Seek advice from someone who’s good with finances or schedule an appointment with a financial counselor to help you get rid of the root cause of the financial stress.
Finally, when it comes to coping with financial chaos, watch your mindset. Staying positive about it and the ways that you need to address the financial issues will help your mood and alleviate stress.
Coping with Panic Attacks
A panic attack is a fast onset of emotions such as anxiety or intense fear. An attack can be debilitating. Having one can manifest as physical ailments, too.
Some people will begin to shake and have trouble concentrating. Others may cry uncontrollably.
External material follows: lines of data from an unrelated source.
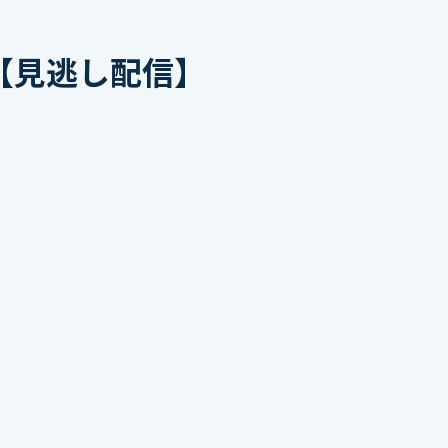
【見逃し配信】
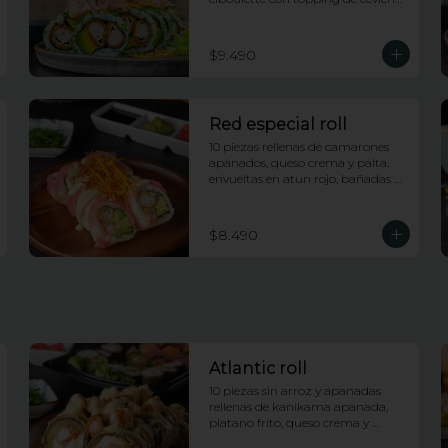
de salmon e hilos de camote
$9.490
Red especial roll
10 piezas rellenas de camarones 
apanados, queso crema y palta, 
envueltas en atun rojo, bañadas 
en salsa acevichada y coronado 
con hilos de camote
$8.490
Atlantic roll
10 piezas sin arroz y apanadas 
rellenas de kanikama apanada, 
platano frito, queso crema y 
cebollin, con topping de 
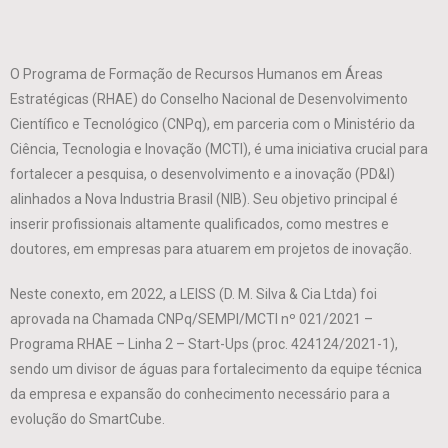
O Programa de Formação de Recursos Humanos em Áreas
Estratégicas (RHAE) do Conselho Nacional de Desenvolvimento
Científico e Tecnológico (CNPq), em parceria com o Ministério da
Ciência, Tecnologia e Inovação (MCTI), é uma iniciativa crucial para
fortalecer a pesquisa, o desenvolvimento e a inovação (PD&I)
alinhados a Nova Industria Brasil (NIB). Seu objetivo principal é
inserir profissionais altamente qualificados, como mestres e
doutores, em empresas para atuarem em projetos de inovação.
Neste conexto, em 2022, a LEISS (D. M. Silva & Cia Ltda) foi
aprovada na Chamada CNPq/SEMPI/MCTI nº 021/2021 –
Programa RHAE – Linha 2 – Start-Ups (proc. 424124/2021-1),
sendo um divisor de águas para fortalecimento da equipe técnica
da empresa e expansão do conhecimento necessário para a
evolução do SmartCube.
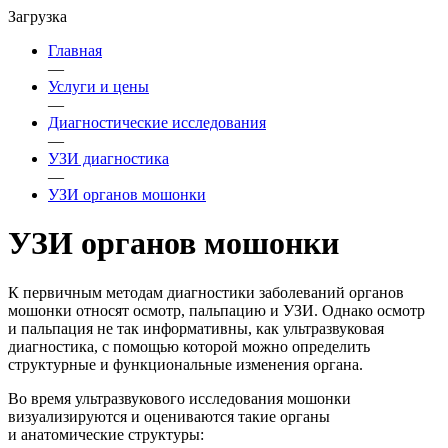
Загрузка
Главная
—
Услуги и цены
—
Диагностические исследования
—
УЗИ диагностика
—
УЗИ органов мошонки
УЗИ органов мошонки
К первичным методам диагностики заболеваний органов
мошонки относят осмотр, пальпацию и УЗИ. Однако осмотр
и пальпация не так информативны, как ультразвуковая
диагностика, с помощью которой можно определить
структурные и функциональные изменения органа.
Во время ультразвукового исследования мошонки
визуализируются и оцениваются такие органы
и анатомические структуры:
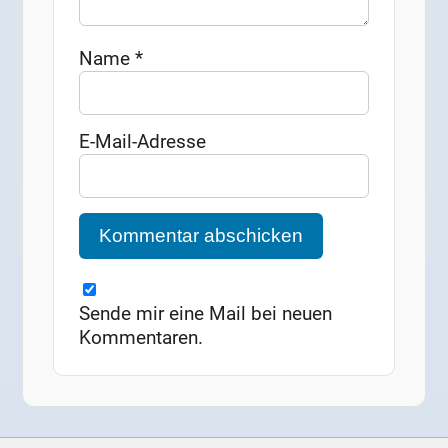
Name
*
E-Mail-Adresse
Sende mir eine Mail bei neuen
Kommentaren.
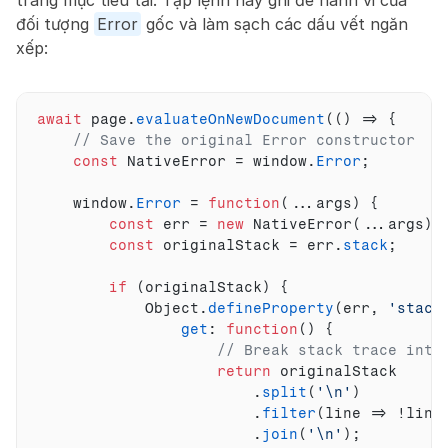
đối tượng 
Error
 gốc và làm sạch các dấu vết ngăn 
xếp:
await
page
.
evaluateOnNewDocument
(
(
)
=>
{
// Save the original Error constructor
const
NativeError
 = 
window
.
Error
;
window
.
Error
 = 
function
(
...
args
)
{
const
err
 = 
new
NativeError
(
...
args
)
;
const
originalStack
 = 
err
.
stack
;
if
(
originalStack
)
{
Object
.
defineProperty
(
err
,
'stack
get
:
function
(
)
{
// Break stack trace into
return
originalStack
                        .
split
(
'\n'
)
                        .
filter
(
line
=>
 !
line
                        .
join
(
'\n'
)
;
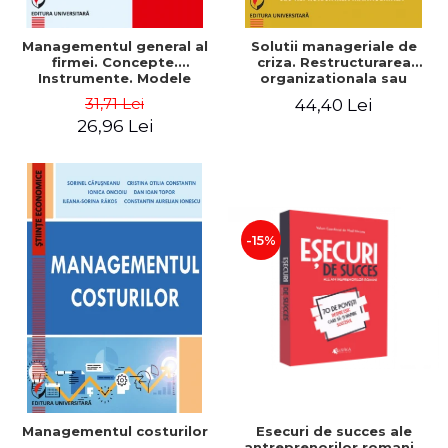
Managementul general al
Solutii manageriale de
firmei. Concepte.
criza. Restructurarea
Instrumente. Modele
organizationala sau
reproiectarea manageriala
31,71 Lei
44,40 Lei
26,96 Lei
-15%
Esecuri de succes ale
Managementul costurilor
antreprenorilor romani -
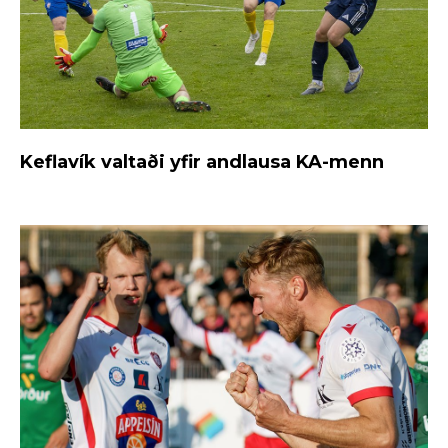
Keflavík valtaði yfir andlausa KA-menn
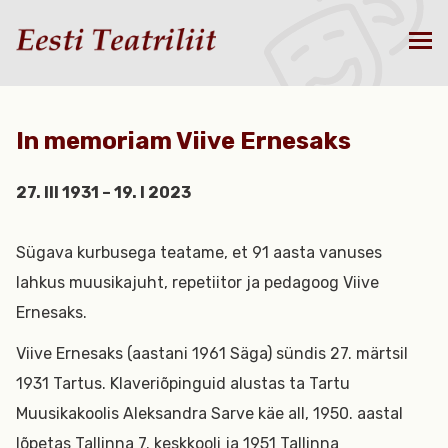
In memoriam Viive Ernesaks
27. III 1931 – 19. I 2023
Sügava kurbusega teatame, et 91 aasta vanuses
lahkus muusikajuht, repetiitor ja pedagoog Viive
Ernesaks.
Viive Ernesaks (aastani 1961 Säga) sündis 27. märtsil
1931 Tartus. Klaveriõpinguid alustas ta Tartu
Muusikakoolis Aleksandra Sarve käe all, 1950. aastal
lõpetas Tallinna 7. keskkooli ja 1951 Tallinna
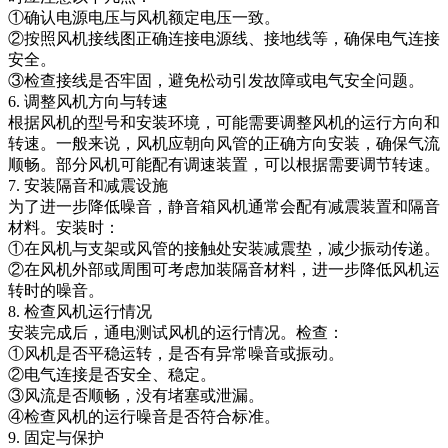
①确认电源电压与风机额定电压一致。
②按照风机接线图正确连接电源线、接地线等，确保电气连接
安全。
③检查接线是否牢固，避免松动引发故障或电气安全问题。
6. 调整风机方向与转速
根据风机的型号和安装环境，可能需要调整风机的运行方向和
转速。一般来说，风机应朝向风管的正确方向安装，确保气流
顺畅。部分风机可能配有调速装置，可以根据需要调节转速。
7. 安装隔音和减震设施
为了进一步降低噪音，静音箱风机通常会配有减震装置和隔音
材料。安装时：
①在风机与支架或风管的接触处安装减震垫，减少振动传递。
②在风机外部或周围可考虑加装隔音材料，进一步降低风机运
转时的噪音。
8. 检查风机运行情况
安装完成后，通电测试风机的运行情况。检查：
①风机是否平稳运转，是否有异常噪音或振动。
②电气连接是否安全、稳定。
③风流是否顺畅，没有堵塞或泄漏。
④检查风机的运行噪音是否符合标准。
9. 固定与保护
Panic attacks can cause nausea and dizziness, pressing chest pain and tachycardia. Many people who suffer from them report feeling as if they’re going to die.
These attacks can be extremely frightening to the person suffering from them as well as to the people who witness them.
If you struggle with panic attacks, there is something that you can do. Self care tips can help you cope with a panic attack. Understand that you aren’t out of control. It only feels like you are.
Take deep, steady breaths. Breathing in slowly and letting the air out slowly can help you calm both your racing mind and heart.
While you’re doing the breathing, repeat to yourself that everything is going to be okay.
While a panic attack can feel like it lasts forever, you might find that the worst of it passes in just a few minutes when you use breath control.
Remember that the fear that’s associated with a panic attack feels real but it isn’t.
You might feel that you’re not where you actually are. If your panic attacks are a result of trauma, you might feel that you’re back in time and place to where the trauma occurred.
You might believe that impending doom is about to happen but it’s not. Ground yourself in reality as you’re going through the attack. Tell yourself where you are, that you’re safe that the attack won’t last forever.
A good way to ground yourself in reality is to make a connection physically with your present moment. This might be something like feeling the arms of the chair or touching the arm.
Touching something else helps you redirect your attention. This is also true of sight. Look at something while you’re in the panic attack.
Pay attention to how it was made and the colors of it. This is known as a redirect and it helps calm panic attacks.
Some people find it beneficiary to use exercise as a means of practicing self care during panic attacks. Go for a walk or spend time throwing a ball back and forth with a dog. Doing something physical can be a way of redirecting as well.
For some people, there is a need for intervention. When the fear is overwhelming and it’s impacting their ability to function, seeing a therapist and prescription medication can help.
Sometimes, it’s a combination of the two. Self care for panic attacks is critical before, during and after they occur.